Document section
BEGIN
After completing this section, you should be able to:

Define the forward implied volatility surface and its relationship to conditional densities
Derive the forward smile under local volatility from the local volatility surface
Prove that local volatility forward smiles are flatter than spot smiles
Compare forward smiles under local volatility and stochastic volatility
Quantify the pricing impact on forward-starting options and cliquets

Definition of the Forward Smile¶

Forward-Starting Options¶

A forward-starting European call with reset date $t$ and expiry $T > t$ has payoff:

\[ (S_T - \alpha S_t)^+ \]

where $\alpha > 0$ is a fixed percentage strike (e.g., $\alpha = 1$ for ATM forward-starting). The strike is set at time $t$ as a fraction of the then-prevailing spot $S_t$, and the option is exercised at time $T$.

The price at time $0$ is:

\[ C_{\text{fwd}}(\alpha, t, T) = e^{-rT}\mathbb{E}^{\mathbb{Q}}\bigl[(S_T - \alpha S_t)^+\bigr] \]

The Forward Implied Volatility¶

The forward implied volatility $\sigma_{\text{fwd}}(\alpha, t, T)$ is defined as the constant volatility that, plugged into a Black-Scholes formula with "spot" $S_t$ and "strike" $\alpha S_t$, gives the forward-starting option price conditional on $S_t$:

\[ C_{\text{fwd}}(\alpha, t, T \mid S_t) = C_{\text{BS}}\bigl(S_t, \alpha S_t, T - t, r, q, \sigma_{\text{fwd}}(\alpha, t, T)\bigr) \]

The forward smile $\alpha \mapsto \sigma_{\text{fwd}}(\alpha, t, T)$ is the implied volatility smile that will apply to options initiated at time $t$.

Connection to Conditional Density¶

The forward smile encodes the conditional density $p(S_T \mid S_t)$:

\[ C_{\text{fwd}}(\alpha, t, T \mid S_t) = e^{-r(T-t)}\int_{\alpha S_t}^{\infty}(S - \alpha S_t) p(S, T \mid S_t) \, dS \]

Two models calibrated to the same spot smile (same marginals of $S_T$) can have different conditional densities $p(S_T \mid S_t)$ and hence different forward smiles.

Forward Smile Under Local Volatility¶

Derivation¶

Under the local volatility model, the dynamics are:

\[ dS_u = (r - q)S_u \, du + \sigma_{\text{loc}}(S_u, u) S_u \, dW_u^{\mathbb{Q}} \]

Given $S_t = K$, the evolution for $u \in [t, T]$ depends on $\sigma_{\text{loc}}(S_u, u)$ for $S_u$ near $K$. The forward smile at time $t$ is determined by the local volatility surface restricted to $[t, T]$ and the distribution of paths starting from $S_t = K$.
END
Work instruction A
Rewrite the forward smile text between "The price at" and "initiated at time $t$.", inclusive, replacing "constant volatility" with "fixed volatility".
Work instruction B
According to the forward smile text, why can two models calibrated to the same spot smile yield different forward smiles?

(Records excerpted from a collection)
BEGIN
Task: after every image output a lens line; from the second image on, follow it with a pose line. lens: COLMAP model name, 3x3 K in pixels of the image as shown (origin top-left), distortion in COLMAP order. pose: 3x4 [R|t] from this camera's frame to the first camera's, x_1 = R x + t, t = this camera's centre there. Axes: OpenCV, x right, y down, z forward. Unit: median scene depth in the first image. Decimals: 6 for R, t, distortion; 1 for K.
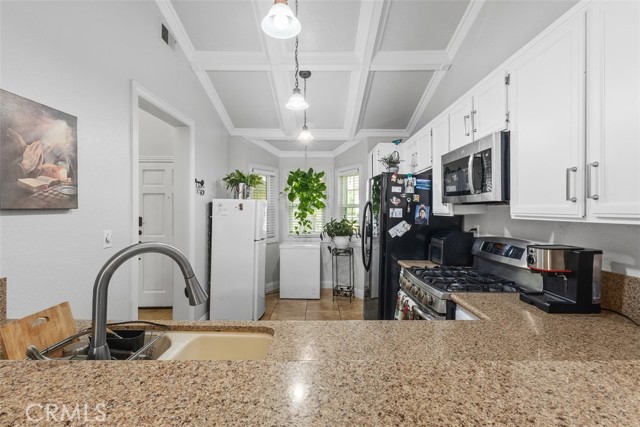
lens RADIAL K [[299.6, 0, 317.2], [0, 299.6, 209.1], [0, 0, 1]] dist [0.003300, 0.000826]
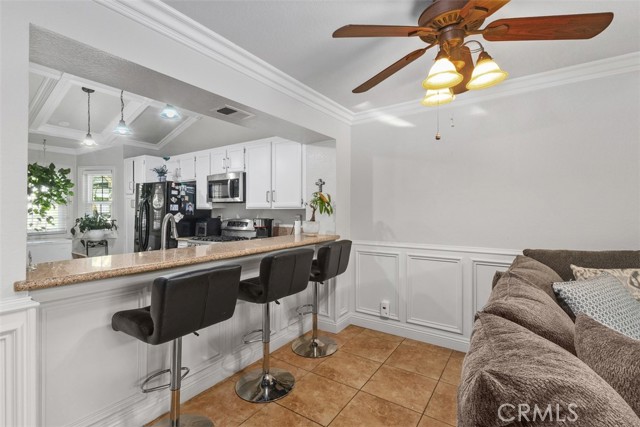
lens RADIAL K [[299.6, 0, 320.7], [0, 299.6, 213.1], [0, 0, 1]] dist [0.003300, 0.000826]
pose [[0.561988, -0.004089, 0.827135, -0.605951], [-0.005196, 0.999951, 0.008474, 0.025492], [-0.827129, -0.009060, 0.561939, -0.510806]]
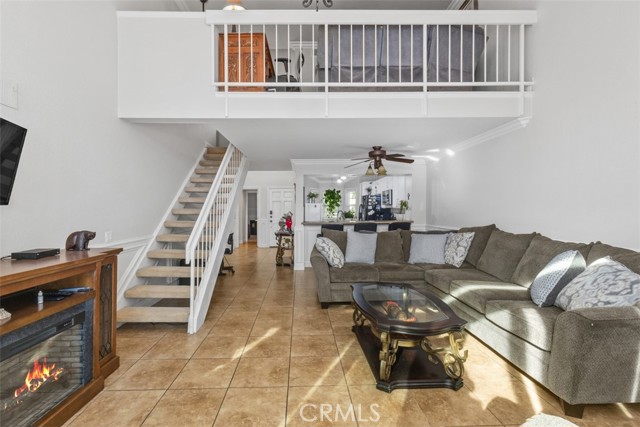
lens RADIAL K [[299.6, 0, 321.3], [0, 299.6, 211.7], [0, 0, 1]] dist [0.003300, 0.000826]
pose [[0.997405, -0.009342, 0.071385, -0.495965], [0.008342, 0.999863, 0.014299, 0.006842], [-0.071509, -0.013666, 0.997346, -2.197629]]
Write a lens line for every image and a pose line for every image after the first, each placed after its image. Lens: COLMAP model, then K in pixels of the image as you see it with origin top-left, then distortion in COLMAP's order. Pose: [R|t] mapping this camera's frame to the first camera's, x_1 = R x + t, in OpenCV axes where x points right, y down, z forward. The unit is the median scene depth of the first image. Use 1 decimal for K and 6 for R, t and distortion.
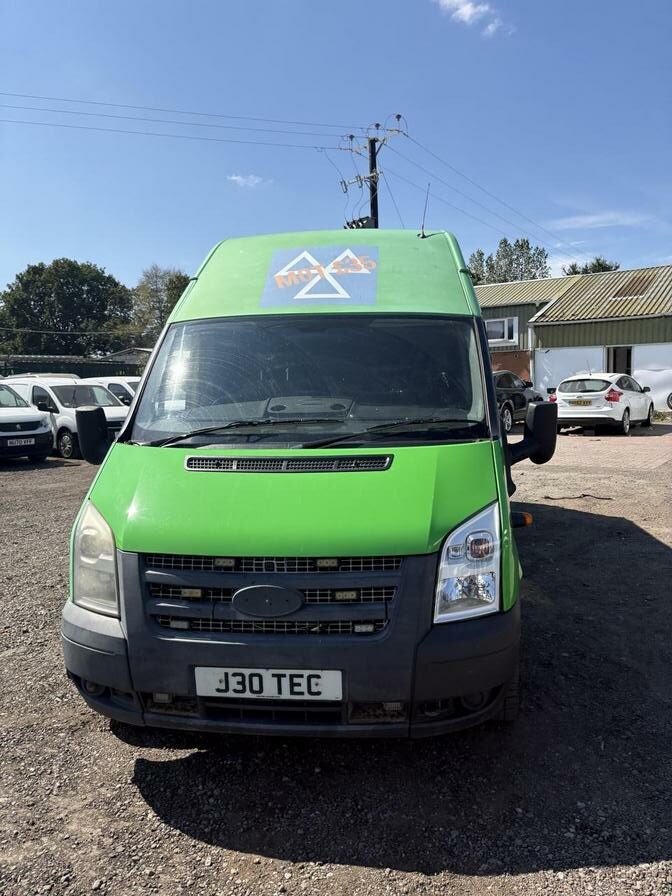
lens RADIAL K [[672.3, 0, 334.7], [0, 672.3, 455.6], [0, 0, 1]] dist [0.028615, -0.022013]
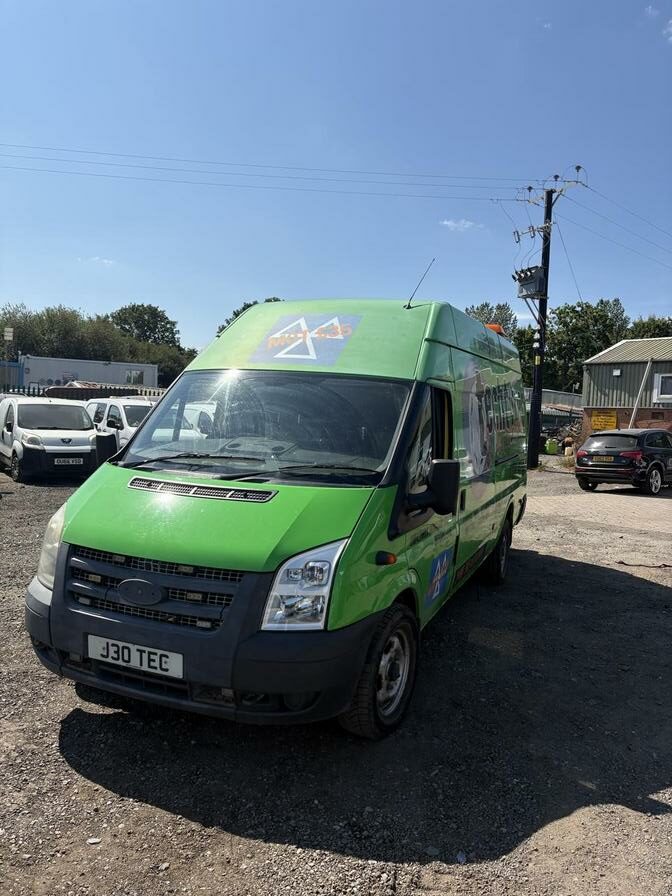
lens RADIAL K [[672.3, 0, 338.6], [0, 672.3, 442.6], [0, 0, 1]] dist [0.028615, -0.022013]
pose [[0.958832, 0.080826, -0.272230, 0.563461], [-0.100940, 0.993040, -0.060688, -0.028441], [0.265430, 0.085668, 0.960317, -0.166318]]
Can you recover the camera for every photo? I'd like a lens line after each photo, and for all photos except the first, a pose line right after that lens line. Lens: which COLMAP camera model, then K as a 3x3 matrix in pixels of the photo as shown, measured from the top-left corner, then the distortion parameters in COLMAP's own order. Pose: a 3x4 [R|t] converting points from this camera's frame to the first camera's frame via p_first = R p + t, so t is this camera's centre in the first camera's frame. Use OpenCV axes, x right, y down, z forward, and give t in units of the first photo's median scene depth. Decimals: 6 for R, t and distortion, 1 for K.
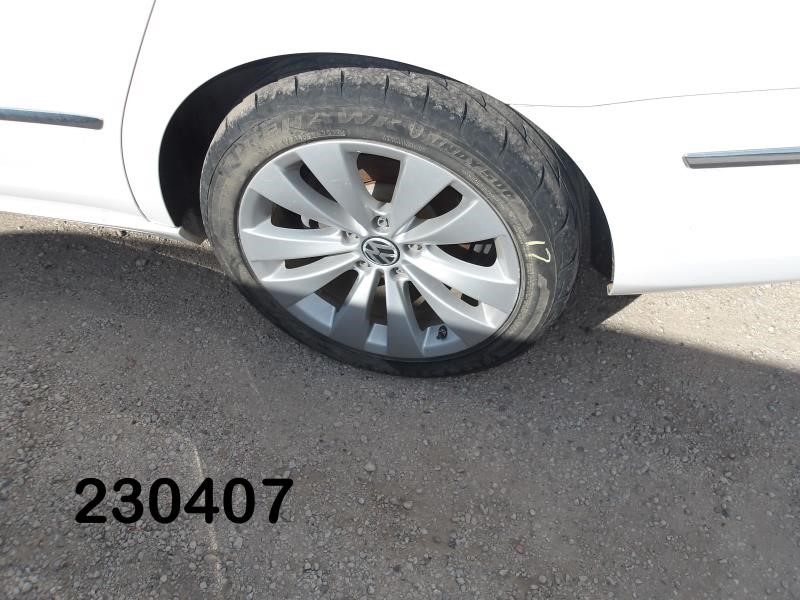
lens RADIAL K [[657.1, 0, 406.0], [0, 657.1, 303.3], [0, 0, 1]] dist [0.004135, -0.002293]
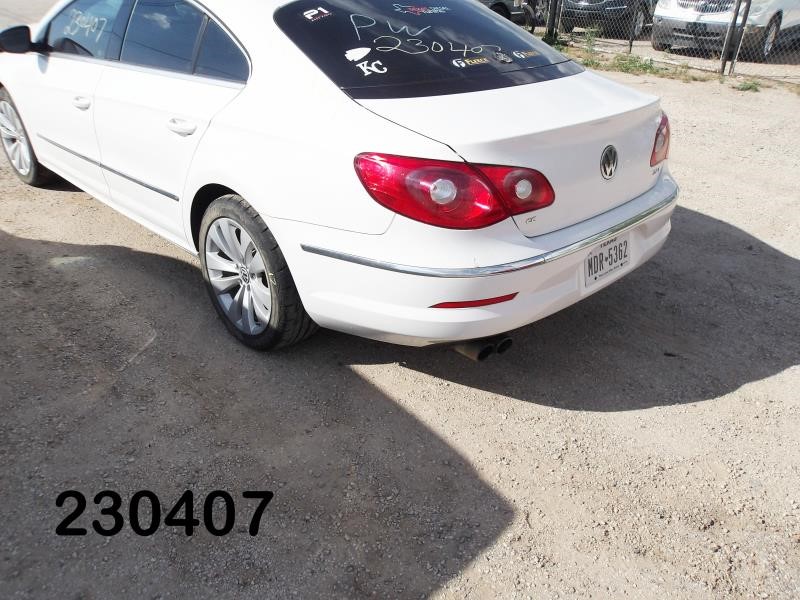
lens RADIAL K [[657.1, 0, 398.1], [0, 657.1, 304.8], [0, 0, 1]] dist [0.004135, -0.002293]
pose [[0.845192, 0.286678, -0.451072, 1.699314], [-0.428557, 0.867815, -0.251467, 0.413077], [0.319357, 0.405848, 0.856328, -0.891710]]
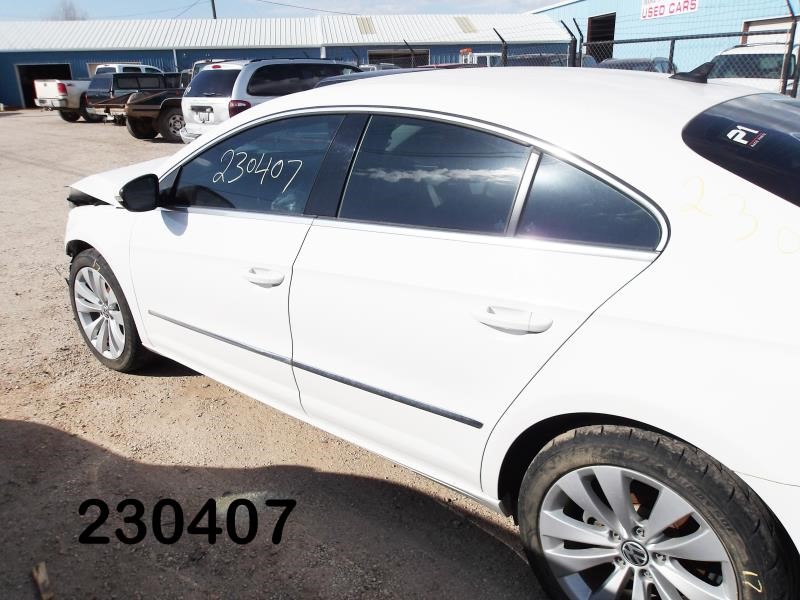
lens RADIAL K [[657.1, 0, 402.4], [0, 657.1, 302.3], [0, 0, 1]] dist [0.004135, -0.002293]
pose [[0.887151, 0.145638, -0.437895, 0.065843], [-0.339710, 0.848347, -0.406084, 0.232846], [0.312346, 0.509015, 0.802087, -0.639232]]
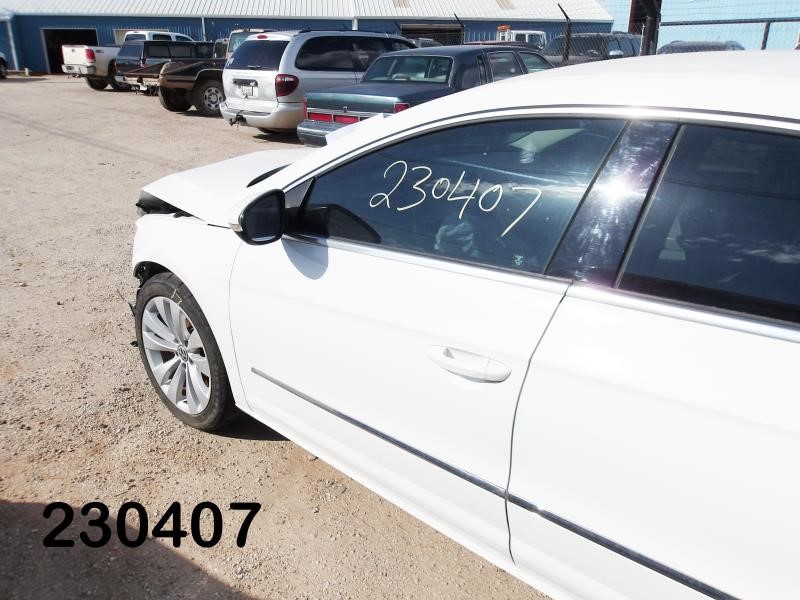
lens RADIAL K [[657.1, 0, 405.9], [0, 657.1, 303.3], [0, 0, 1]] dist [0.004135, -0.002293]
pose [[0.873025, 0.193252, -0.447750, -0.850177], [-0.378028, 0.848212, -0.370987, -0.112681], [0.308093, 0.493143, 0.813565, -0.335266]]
END
Written answer A
The price at time $0$ is:

\[ C_{\text{fwd}}(\alpha, t, T) = e^{-rT}\mathbb{E}^{\mathbb{Q}}\bigl[(S_T - \alpha S_t)^+\bigr] \]

The Forward Implied Volatility¶

The forward implied volatility $\sigma_{\text{fwd}}(\alpha, t, T)$ is defined as the fixed volatility that, plugged into a Black-Scholes formula with "spot" $S_t$ and "strike" $\alpha S_t$, gives the forward-starting option price conditional on $S_t$:

\[ C_{\text{fwd}}(\alpha, t, T \mid S_t) = C_{\text{BS}}\bigl(S_t, \alpha S_t, T - t, r, q, \sigma_{\text{fwd}}(\alpha, t, T)\bigr) \]

The forward smile $\alpha \mapsto \sigma_{\text{fwd}}(\alpha, t, T)$ is the implied volatility smile that will apply to options initiated at time $t$.

Written answer B
Calibrating to the same spot smile fixes only the marginals of $S_T$. The forward smile instead encodes the conditional density $p(S_T \mid S_t)$, which can still differ between the two models, so their forward smiles can differ as well.